To give a more specific idea to consider:
Are the EC2 instances that are “behind” the bastion built from an AMI that has cloud-init installed? (Typical generic Linux distribution images, like Amazon Linux, Debian, and CentOS do)
If so, can you run the same steps you were previously running with remote-exec and file provisioners using cloud-init’s ability to run arbitrary shell scripts on boot and to write out arbitrary files?
You can use the user_data argument on aws_instance to provide a user data string which software running in the instance can read. When cloud-init is installed it will be the one to read the user_data on system boot and then take actions based on the cloud-init configuration you placed in user_data.

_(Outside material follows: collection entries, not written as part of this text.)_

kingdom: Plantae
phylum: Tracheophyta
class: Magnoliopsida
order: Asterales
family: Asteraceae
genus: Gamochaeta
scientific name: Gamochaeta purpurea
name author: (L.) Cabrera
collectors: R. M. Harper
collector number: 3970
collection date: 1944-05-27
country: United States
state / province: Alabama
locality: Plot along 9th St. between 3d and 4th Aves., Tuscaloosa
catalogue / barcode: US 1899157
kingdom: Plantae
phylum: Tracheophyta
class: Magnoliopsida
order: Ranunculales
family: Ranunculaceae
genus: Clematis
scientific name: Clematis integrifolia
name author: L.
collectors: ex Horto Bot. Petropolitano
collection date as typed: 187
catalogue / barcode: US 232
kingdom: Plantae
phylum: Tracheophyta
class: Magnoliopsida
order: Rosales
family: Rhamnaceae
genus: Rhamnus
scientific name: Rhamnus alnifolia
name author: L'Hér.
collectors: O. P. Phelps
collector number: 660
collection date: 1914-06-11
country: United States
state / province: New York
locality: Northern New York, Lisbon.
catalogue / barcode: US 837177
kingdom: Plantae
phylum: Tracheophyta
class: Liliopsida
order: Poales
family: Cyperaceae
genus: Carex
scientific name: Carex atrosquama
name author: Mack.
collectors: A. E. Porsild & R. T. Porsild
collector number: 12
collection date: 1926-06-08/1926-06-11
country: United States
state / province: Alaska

A key advantage of this technique over Terraform provisioners is that EC2 itself serves as an intermediary for the user_data value: Terraform submits it to the EC2 API, and then EC2 provides the data to the software in the EC2 instance once it’s running, and so there’s never any direct interaction between Terraform and the software running in the EC2 instance. That means that Terraform needs no access to the VPC network and thus won’t need to make use of the bastion.
This approach does have some limitations though:
- There is a maximum size limit for user_data. If you need to place large files into the remote filesystem then they may be too large to pack into theuser_datafield and so you might need to have Terraform instead publish those files on some other intermediate data store (e.g. an S3 bucket) and then arrange for the startup script to download the file from there. (I don’t recall what the limit is off the top of my head but you can find it in the EC2 documentation.)
- The content of user_datais stored in cleartext as part of the EC2 instance configuration and is visible via the EC2 Console and API, so it’s not a suitable way to transmit sensitive information. For sensitive information, it may be better to use something like KMS as an intermediary.
You’ll notice that the common theme in the above is using various sorts of intermediaries in order to avoid Terraform ever needing to make an SSH connection to the EC2 instances, which can therefore allow everything to happen in a single step. This approach is also suitable for instances created indirectly via EC2 autoscaling, because in that case new instances can be launched at any time and Terraform wouldn’t be around to SSH into the new instance and configure it.